De tip was vergezeld van het advies om je goed op te warmen voor je eraan begon door 'interessant' papier en 'spannende' pennen te kopen en het was dit papier dat een wereld van onverwachte herinneringen opende.

Ik koos een papier dat mij al jarenlang intrigeerde. Hier in Frankrijk leren de schoolkindertjes schrijven op een speciaal geliniëerd papier. De liniëring heeft zelfs naam: Seyes, en je kunt het in alle papeteries kopen. Dat kocht ik. Het intrigerende was dat dit kinderachtige papier ook door volwassenen wordt gebruikt. Dat wilde ik eens aan den lijve voelen. Tot op de universiteit is het gebruikelijk voor diktaten, en meer dan eens kreeg ik persoonlijke brieven met die Seyes-liniëring.

Want ik vond het maar kinderachtig, al die hulplijntjes. Maar dat was precies de uitdaging: Zelf meemaken. Niet één keer. Nee, víjftig keer! Om te kijken wat er dan gebeurt.
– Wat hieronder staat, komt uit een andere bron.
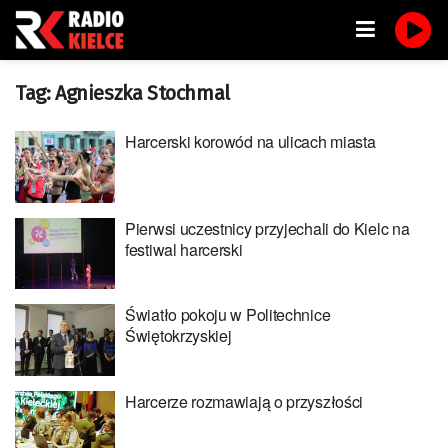
Tag:
Agnieszka Stochmal
Harcerski korowód na ulicach miasta
Pierwsi uczestnicy przyjechali do Kielc na
festiwal harcerski
Światło pokoju w Politechnice
Świętokrzyskiej
Harcerze rozmawiają o przyszłości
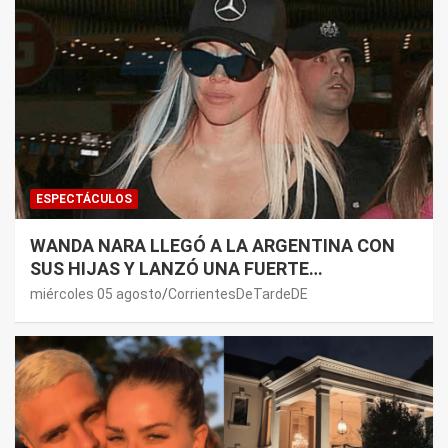
ESPECTÁCULOS
WANDA NARA LLEGÓ A LA ARGENTINA CON
SUS HIJAS Y LANZÓ UNA FUERTE
PREMONICIÓN SOBRE MAURO ICARDI
miércoles 05 agosto
CorrientesDeTardeDE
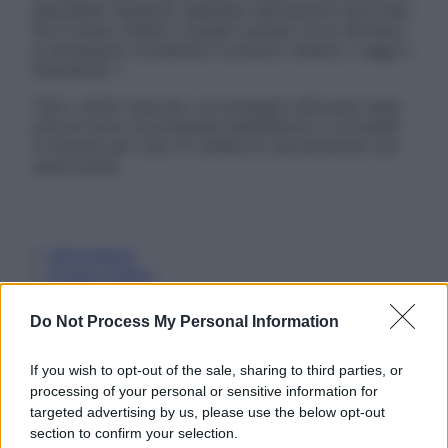
specialisti riguardo qualsiasi indicazione riportata.
Se si hanno dubbi o quesiti sull’uso di un farmaco
è necessario contattare il proprio medico. Leggi il
Disclaimer »
Tutti i diritti riservati. Le immagini utilizzate negli
articoli sono di proprietà dell’editore o concesse
in licenza per l’uso. È vietata la riproduzione non
autorizzata.
Informativa
Privacy Policy
Cookie Policy
Note Legali
Do Not Process My Personal Information
Preferenze Privacy
If you wish to opt-out of the sale, sharing to third parties, or
processing of your personal or sensitive information for
targeted advertising by us, please use the below opt-out
section to confirm your selection.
En zo schreef ik vijftig ochtenden op dit kinderachtige 'onvolwassen' papier dat niet alleen een hulplijntje voor de kleine letters had, zoals ik dat kende van mijn lagere-schooltijd, maar drie! Een voor de x-hoogte zoals dat in vaktermen heet, en nog twee voor de stokhoogte en de staartlengte. En dan bleef er tussen de staarten van de ene regel en de stokken van de volgende nog een richeltje over zodat de stokken en de staarten op keurige afstand worden gehouden. Het toppunt van bedillerigheid!
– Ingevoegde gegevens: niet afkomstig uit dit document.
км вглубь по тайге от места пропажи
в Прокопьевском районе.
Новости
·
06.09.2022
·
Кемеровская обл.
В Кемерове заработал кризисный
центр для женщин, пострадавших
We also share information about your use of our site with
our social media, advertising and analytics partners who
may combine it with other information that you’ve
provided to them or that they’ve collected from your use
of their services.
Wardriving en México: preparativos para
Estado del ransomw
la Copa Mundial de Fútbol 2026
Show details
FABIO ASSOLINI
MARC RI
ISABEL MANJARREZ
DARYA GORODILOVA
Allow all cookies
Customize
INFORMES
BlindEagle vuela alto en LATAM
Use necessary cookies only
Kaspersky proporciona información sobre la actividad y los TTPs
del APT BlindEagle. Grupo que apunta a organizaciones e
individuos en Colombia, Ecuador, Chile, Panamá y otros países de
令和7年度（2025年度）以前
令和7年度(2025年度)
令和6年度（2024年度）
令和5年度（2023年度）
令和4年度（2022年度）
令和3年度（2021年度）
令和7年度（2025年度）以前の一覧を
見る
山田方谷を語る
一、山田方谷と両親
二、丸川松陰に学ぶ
In mijn beeld was het lijntjespapier van mijn lagere-schooltijd --waarbij een hulplijntje was getrokken op x-hoogte-- iets voor de allerkleinsten. Het was onnodig bedillerig. Dat was althans de 'sociale norm' op de laagste klassen van de lagere school aan de Helbeek in Venlo, rond 1936 of '37. Dat vooroordeel deed nog steeds zijn werk, ook al is die school al lang afgebroken en vervangen door bijna-binnenstadbebouwing. Dat latente vooroordeel wilde ik testen. Van binnen uit. Daarom wilde ik het proberen. Maar wat gebeurde? Dagenlang werd ik achtervolgd door herinneringen van die lagere school. Ik moest er een paar non-stopopstellen aan wijden om dat allemaal op een rijtje te krijgen, en de andere dag ging het weer verder.

Low profile
Als 'slim jongetje' toentertijd, hield ik mij met andere zaken bezig dan de rest van de klas. Broeder Tiberius, de onderwijzer van de tweede klas, had mij ooit gestraft wegens al te opvallend spelen met de inhoud van mijn broekzakken, maar verder was er een stil verbond tussen ons: Alles mocht als ik de les maar niet verstoorde.
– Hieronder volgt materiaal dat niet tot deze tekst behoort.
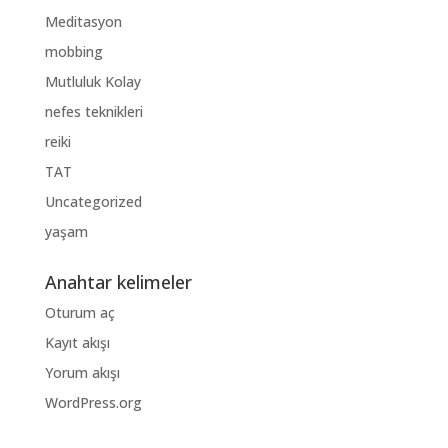
Meditasyon
mobbing
Mutluluk Kolay
nefes teknikleri
reiki
TAT
Uncategorized
yaşam
Anahtar kelimeler
Oturum aç
Kayıt akışı
Yorum akışı
WordPress.org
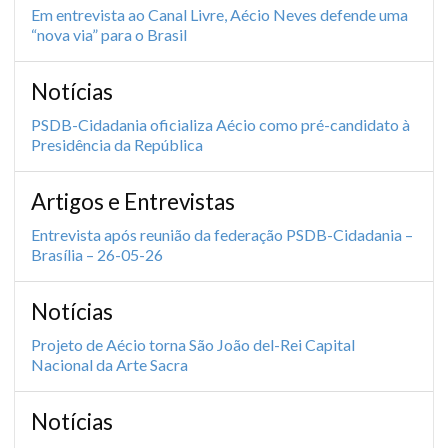
Em entrevista ao Canal Livre, Aécio Neves defende uma
“nova via” para o Brasil
Notícias
PSDB-Cidadania oficializa Aécio como pré-candidato à
Presidência da República
Artigos e Entrevistas
Entrevista após reunião da federação PSDB-Cidadania –
Brasília – 26-05-26
Notícias
Projeto de Aécio torna São João del-Rei Capital
Nacional da Arte Sacra
Notícias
Misschien wel in een poging mij te bekeren liet hij mij toen voor de klas mijn zakken leeghalen. Touwtjes, leuke kartonnetjes, elastiekjes en andere interessante machineonderdelen. Hilariteit! Het ergste vond ik dat hij er een pakje van maakte met een briefje aan mijn moeder dat ik onmiddellijk moest bezorgen. Mijn moeder had zich al vaker beklaagd over het uitscheuren van mijn broekzakken . . . . Ik vreesde straf.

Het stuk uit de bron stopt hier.